● **Exercise goal**
Transcribe only the lines of the listing below from the one holding "The minimum set cover problem is one" through the one holding "and $OPT$ is", inclusive, without any change.

● **Dataset records**
------

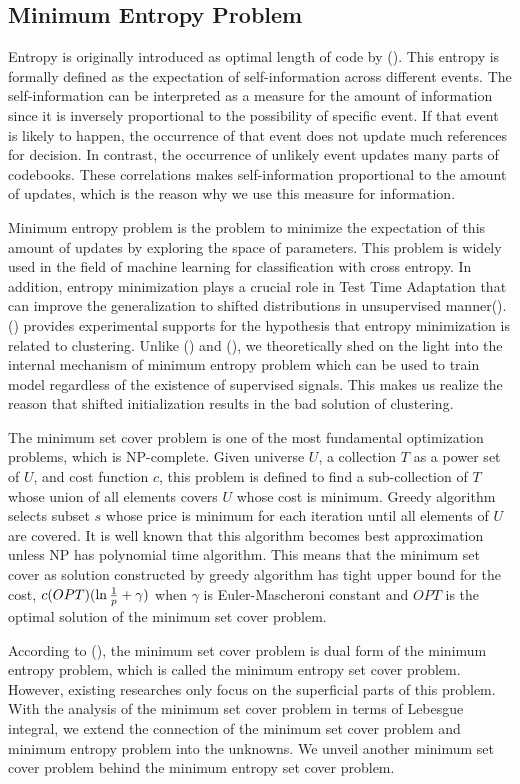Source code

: \subsection{Minimum Entropy Problem}
Entropy is originally introduced as optimal length of code by (\cite{Shannon48, AnqiMY23}).
This entropy is formally defined as the expectation of self-information across different events.
The self-information can be interpreted as a measure for the amount of information 
since it is inversely proportional to the possibility of specific event.
If that event is likely to happen, the occurrence of that event does not update much references for decision.
In contrast, the occurrence of unlikely event updates many parts of codebooks.
These correlations makes self-information proportional to the amount of updates, 
which is the reason why we use this measure for information.

Minimum entropy problem is the problem to minimize the expectation 
of this amount of updates by exploring the space of parameters.
This problem is widely used in the field of machine learning for classification with cross entropy.
In addition, entropy minimization plays a crucial role in Test Time Adaptation 
that can improve the generalization to shifted distributions in unsupervised manner(\cite{WangSLOD21}). 
(\cite{OriRYM24}) provides experimental supports for the hypothesis that entropy minimization is related to clustering.
Unlike (\cite{WangSLOD21}) and (\cite{OriRYM24}), we theoretically shed on the light 
into the internal mechanism of minimum entropy problem 
which can be used to train model regardless of the existence of supervised signals.
This makes us realize the reason that shifted initialization results in the bad solution of clustering.

The minimum set cover problem is one of the most fundamental optimization problems, which is NP-complete.
Given universe $U$, a collection $T$ as a power set of $U$, and cost function $c$, 
this problem is defined to find a sub-collection of $T$ whose union of all elements covers $U$ whose cost is minimum.
Greedy algorithm selects subset $s$ whose price is minimum for each iteration until all elements of $U$ are covered.
It is well known that this algorithm becomes best approximation unless NP has polynomial time algorithm.
This means that the minimum set cover as solution constructed by greedy algorithm has tight upper bound 
for the cost, $c(OPT)(\ln{1 \over p}+\gamma)$ when $\gamma$ is Euler-Mascheroni constant 
and $OPT$ is the optimal solution of the minimum set cover problem.

According to (\cite{HalperinK05, CardinalFJ12}), the minimum set cover problem is dual form of the minimum entropy problem, 
which is called the minimum entropy set cover problem.
However, existing researches only focus on the superficial parts of this problem.
With the analysis of the minimum set cover problem in terms of Lebesgue integral, 
we extend the connection of the minimum set cover problem and minimum entropy problem into the unknowns.
We unveil another minimum set cover problem behind the minimum entropy set cover problem.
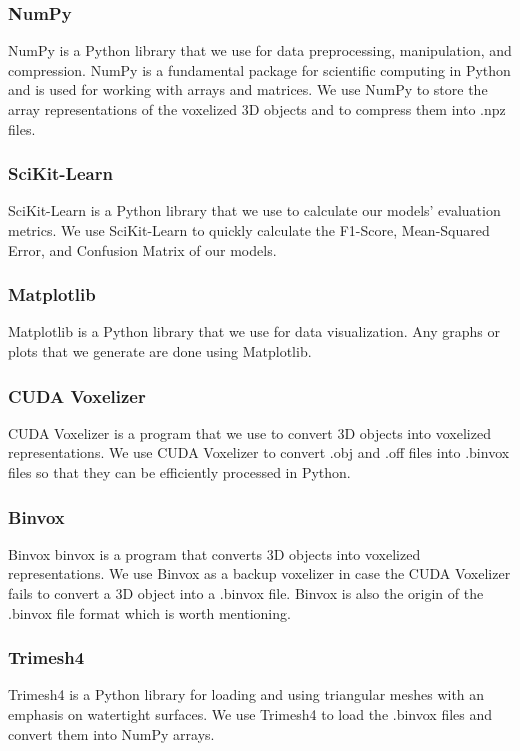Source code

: \documentclass[conference]{IEEEtran}
\begin{document}
\subsubsection{NumPy}
NumPy \cite{harris2020array} is a Python library that we use for data preprocessing, manipulation, and compression. NumPy is a fundamental package for scientific computing in Python and is used for working with arrays and matrices. We use NumPy to store the array representations of the voxelized 3D objects and to compress them into .npz files.

\subsubsection{SciKit-Learn}
SciKit-Learn \cite{scikit-learn} is a Python library that we use to calculate our models' evaluation metrics. We use SciKit-Learn to quickly calculate the F1-Score, Mean-Squared Error, and Confusion Matrix of our models.

\subsubsection{Matplotlib}
Matplotlib \cite{Hunter:2007} is a Python library that we use for data visualization. Any graphs or plots that we generate are done using Matplotlib.

\subsubsection{CUDA Voxelizer}
CUDA Voxelizer \cite{math9182288} is a program that we use to convert 3D objects into voxelized representations. We use CUDA Voxelizer to convert .obj and .off files into .binvox files so that they can be efficiently processed in Python.

\subsubsection{Binvox}
Binvox {binvox} is a program that converts 3D objects into voxelized representations. We use Binvox as a backup voxelizer in case the CUDA Voxelizer fails to convert a 3D object into a .binvox file. Binvox is also the origin of the .binvox file format which is worth mentioning.

\subsubsection {Trimesh4}
Trimesh4 \cite{trimesh} is a Python library for loading and using triangular meshes with an emphasis on watertight surfaces. We use Trimesh4 to load the .binvox files and convert them into NumPy arrays.
\end{document}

------

● **Result of the exercise**
The minimum set cover problem is one of the most fundamental optimization problems, which is NP-complete.
Given universe $U$, a collection $T$ as a power set of $U$, and cost function $c$, 
this problem is defined to find a sub-collection of $T$ whose union of all elements covers $U$ whose cost is minimum.
Greedy algorithm selects subset $s$ whose price is minimum for each iteration until all elements of $U$ are covered.
It is well known that this algorithm becomes best approximation unless NP has polynomial time algorithm.
This means that the minimum set cover as solution constructed by greedy algorithm has tight upper bound 
for the cost, $c(OPT)(\ln{1 \over p}+\gamma)$ when $\gamma$ is Euler-Mascheroni constant 
and $OPT$ is the optimal solution of the minimum set cover problem.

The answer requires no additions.